Stryker's profitability and fundamental financial health highlight its operational effectiveness and strategic investment outcomes, making it a reliable entity for sustainable long-term returns on investment.
| Year | 2024 | 2023 | 2022 |
|---|---|---|---|
| Return on Equity | 14.51 % | 17.02 % | 14.19 % |
| Return on Assets | 6.97 % | 7.93 % | 6.39 % |
| Margins - Net | 13.25 % | 15.44 % | 12.78 % |
| Margins - EBIT | 17.21 % | 19.66 % | 16.37 % |
| Margins - EBITDA | 21.85 % | 24.67 % | 21.78 % |
| Margins - Gross | 61.87 % | 60.95 % | 59.84 % |
| R&D to Revenue | 6.26 % | 6.31 % | 6.67 % |
Stryker's consistent returns and profit margins underline its strong market position and the effective management strategies behind sustaining high levels of profitability and shareholder value.

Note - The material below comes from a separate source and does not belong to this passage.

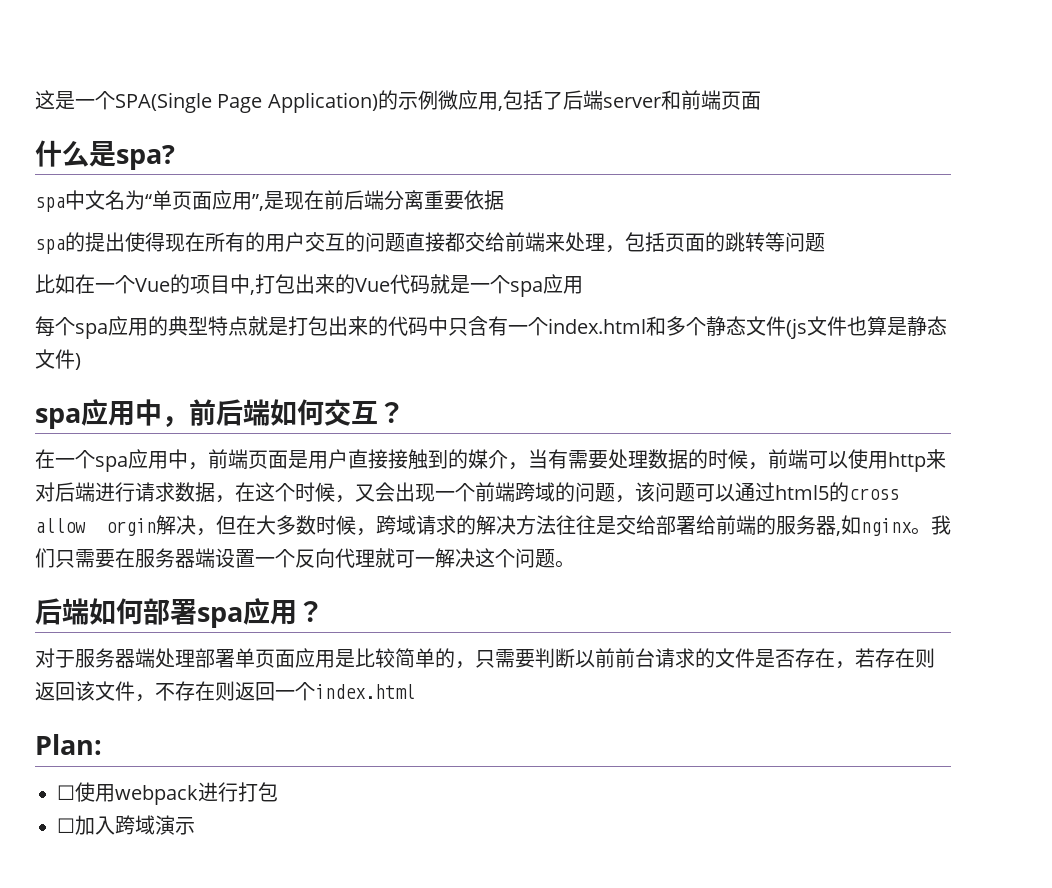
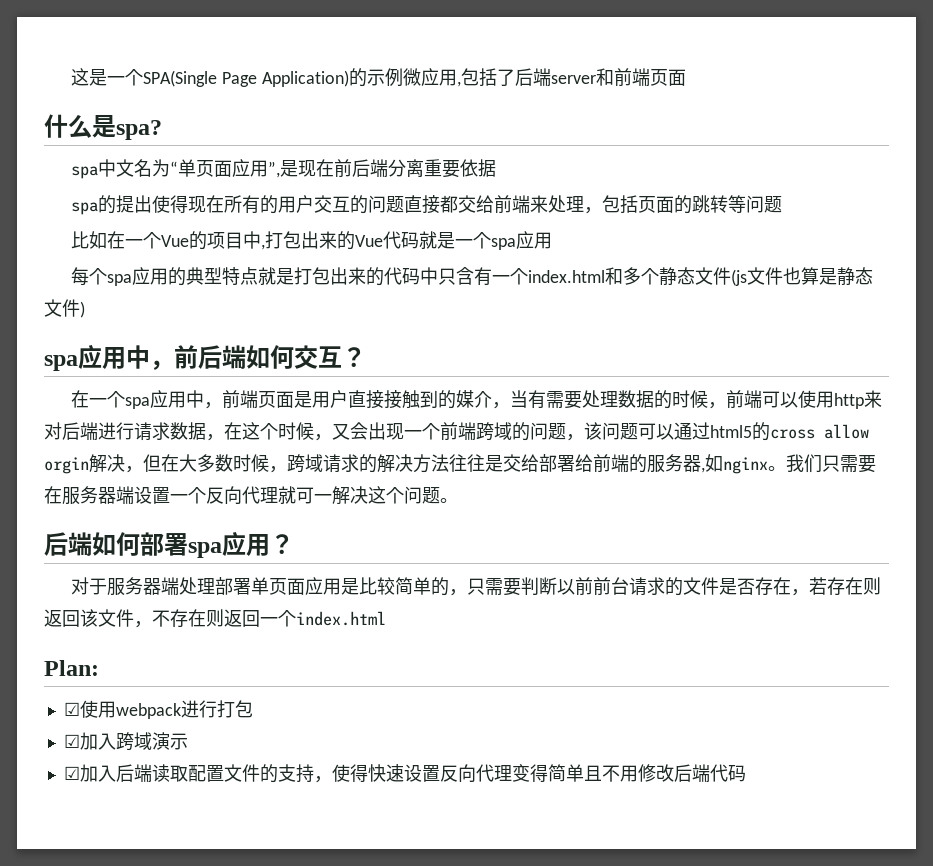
[57,785,75,800] ☐ -> [63,702,80,716] ☑
[57,818,75,833] ☐ -> [63,734,80,748] ☑
(195, 826) none -> [63,764,746,783] // ☑加入后端读取配置文件的支持，使得快速设置反向代理变得简单且不用修改后端代码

| Criteria | Score | Bar |
|---|---|---|
| Dividend yield | 3 | |
| Dividend Stability | 5 | |
| Dividend growth | 4 | |
| Payout ratio | 4 | |
| Financial stability | 5 | |
| Dividend continuity | 5 | |
| Cashflow Coverage | 4 | |
| Balance Sheet Quality | 4 |
In summary, Stryker Corporation exhibits strong financial stability with a well-managed dividend program. The company's strategic positioning and consistent growth in dividends make it a compelling choice for investors seeking reliable income streams. Overall, Stryker is rated highly for its dividend safety and growth potential.